1. If at all possible visit the location beforehand to assess the layout, lighting, powerpoints for recharging and to be nice to the priest/officials.

2. Check out the parking access to enable a quick getaway from house to church to reception. See 7) below.

3. Have a checklist for the Big Day, so you don't forget a single thing. Don't use new untried kit on the day.

4. When shooting, shoot lots. Remember, this day will never come again. Much easier to edit down your master tapes than to lengthen them.

5. Dance on your toes. Stay very alert. Concentrate on keeping the camera still (unless you're adept at tracking).

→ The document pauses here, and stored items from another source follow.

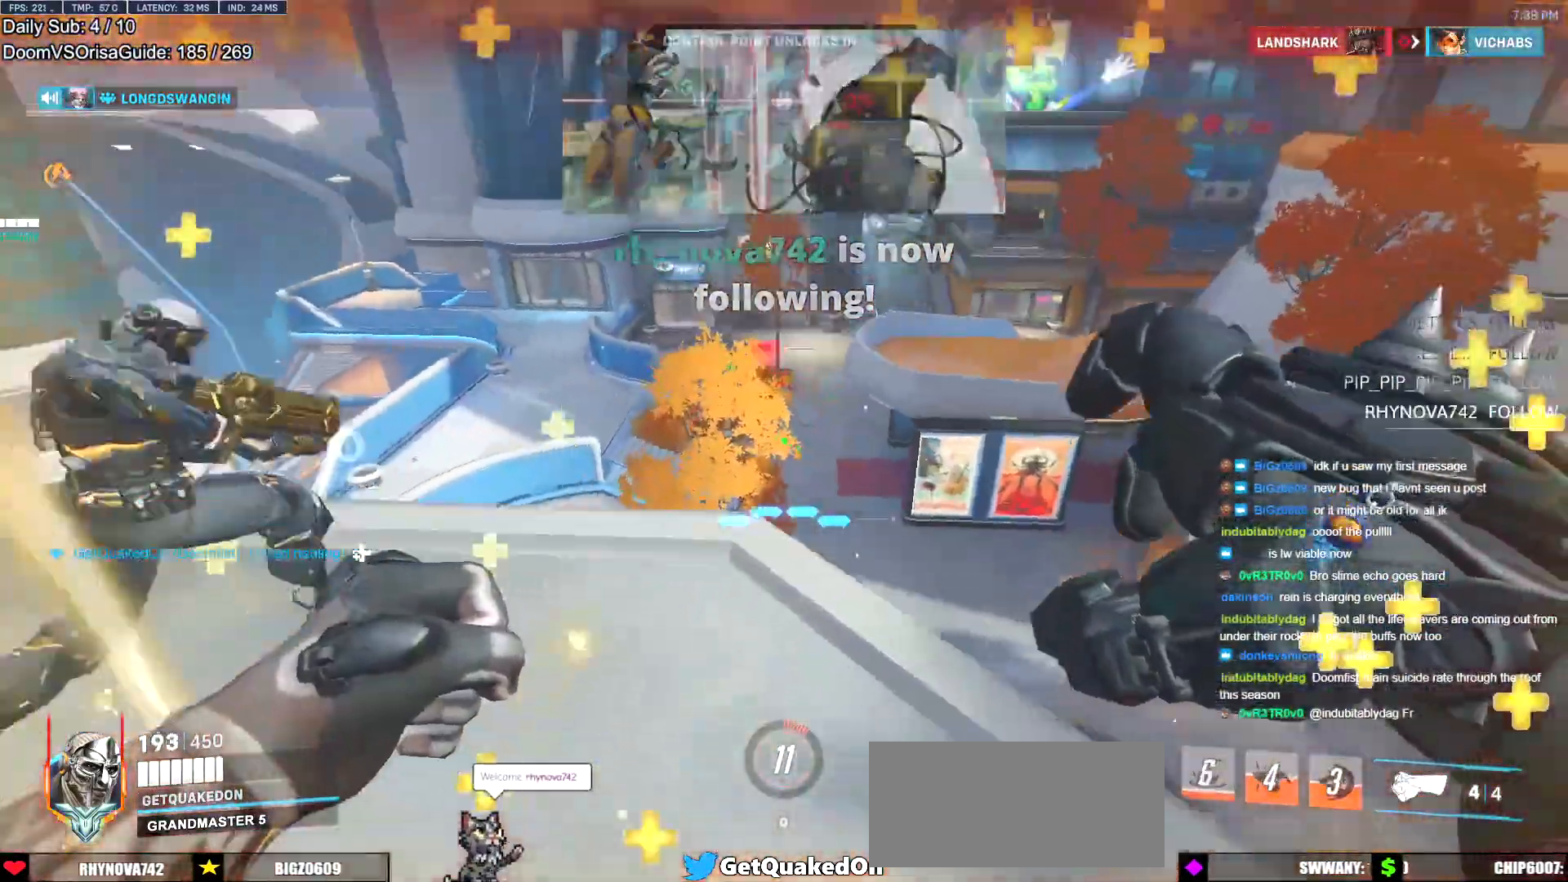
{"keys": ["a", "w"], "mouse": [], "events": [[267, "a", "up"], [451, "a", "down"]]}
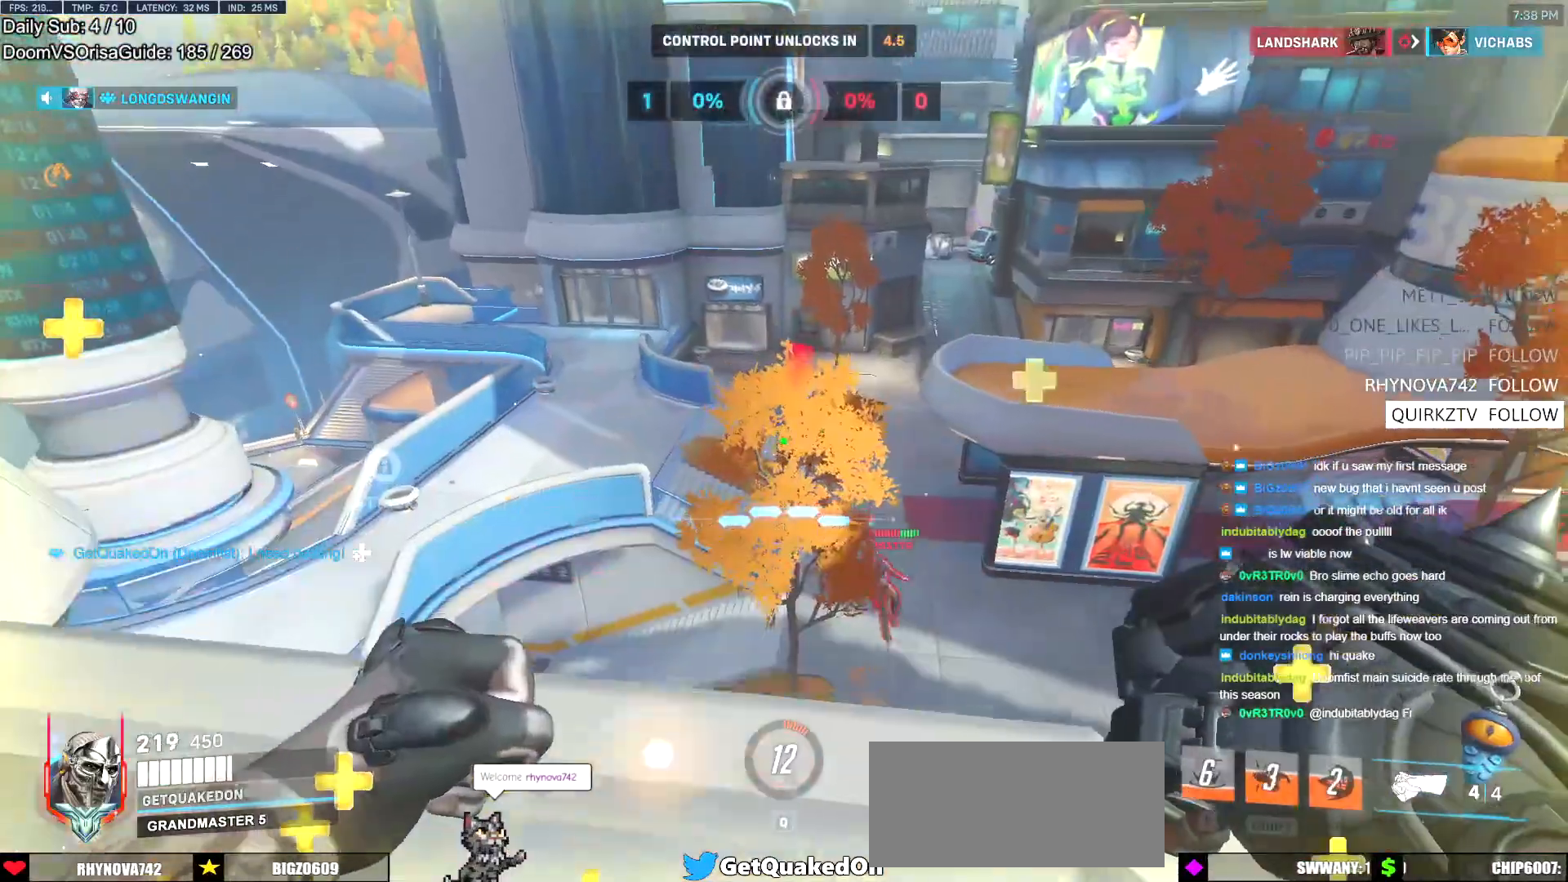
{"keys": ["a", "space"], "mouse": [], "events": [[317, "w", "up"], [367, "space", "down"]]}
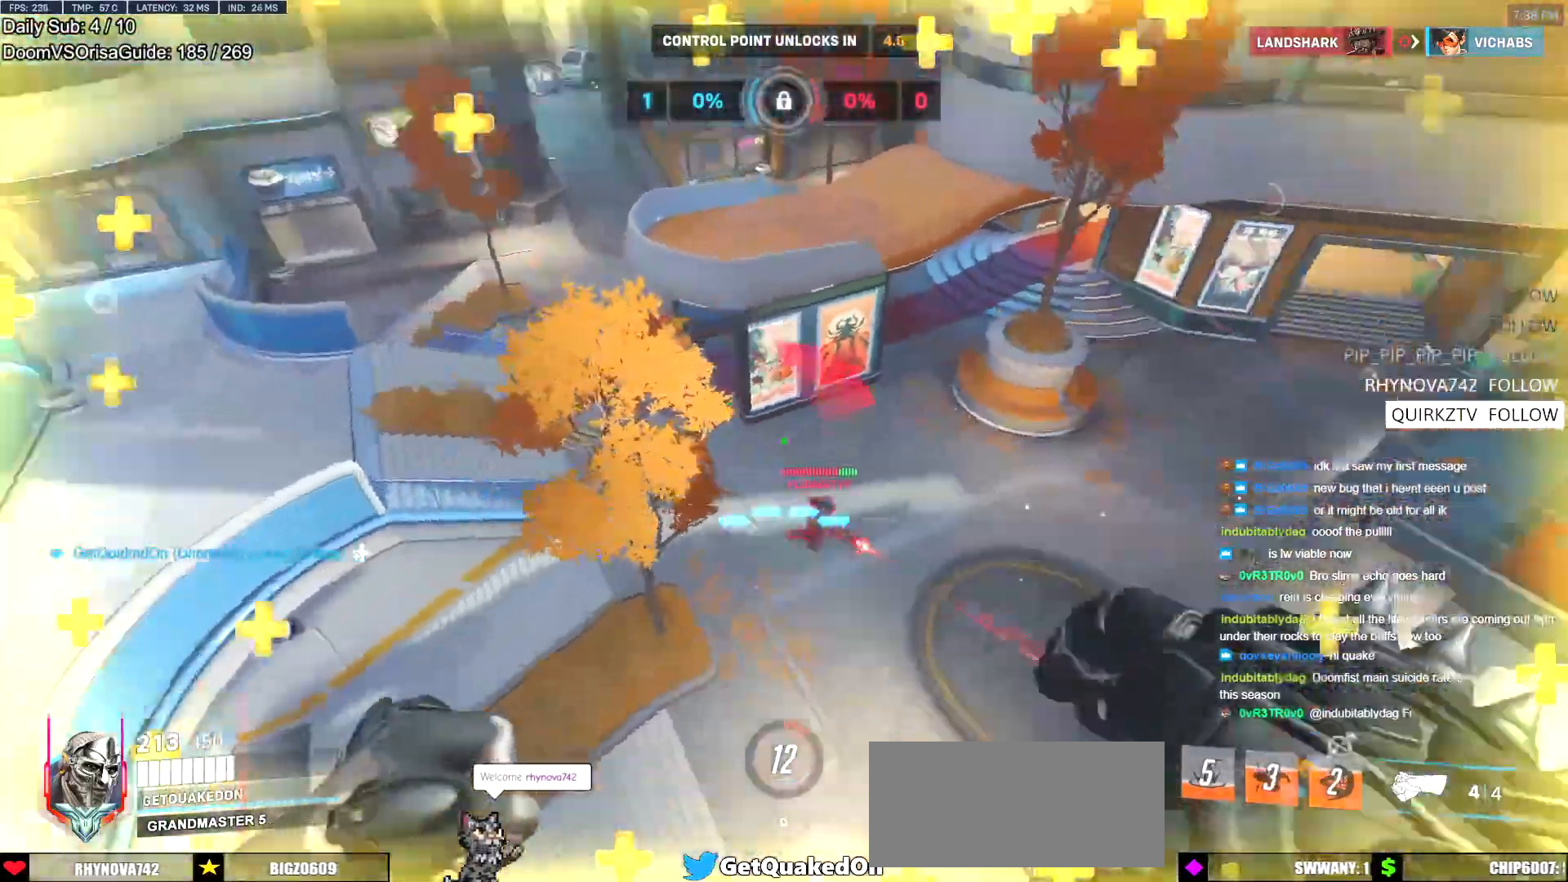
{"keys": ["a", "w"], "mouse": ["left"], "events": [[17, "w", "down"], [50, "space", "up"], [100, "mouse_left", "down"], [250, "mouse_left", "up"], [384, "mouse_left", "down"]]}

6. Get big powerful closeups. Shoot people, all the people. A bit of the location, but go back and shoot more people. Remember we're all here because people like looking at people.

7. Check over your kit very carefully. Check whitebalance, exposure, focus settings are all as you require, and are happy with.

8. Check with the bride if she's asked you to do this film. Ask exactly what she'd like you to record. I had one bride who insisted that I never let the camera stop even for a second. They called me one-shot tom for months afterwards.

9. Try to be in two places at once. (see 4 above). Wear unobtrusive clothing, take a brave pill and move amongst the guests, filming and smiling graciously.

Decline alcohol (difficult one this) as drinking time is lost filming time. You can't do 2 things well, so concentrate on getting the footage. Don't be tempted to shoot stills; it requires a different mind set.

10. Edit ruthlessly, you hear me? Keep the original masters for sure, but if possible get the happy couple to see your edited masterpiece before they see the long version.

Remember your video camera is a sound recorder that just happens to record pictures at the same time. If you stop recording mid sentence the conversation will be nonsense wheras the pictures may be fine.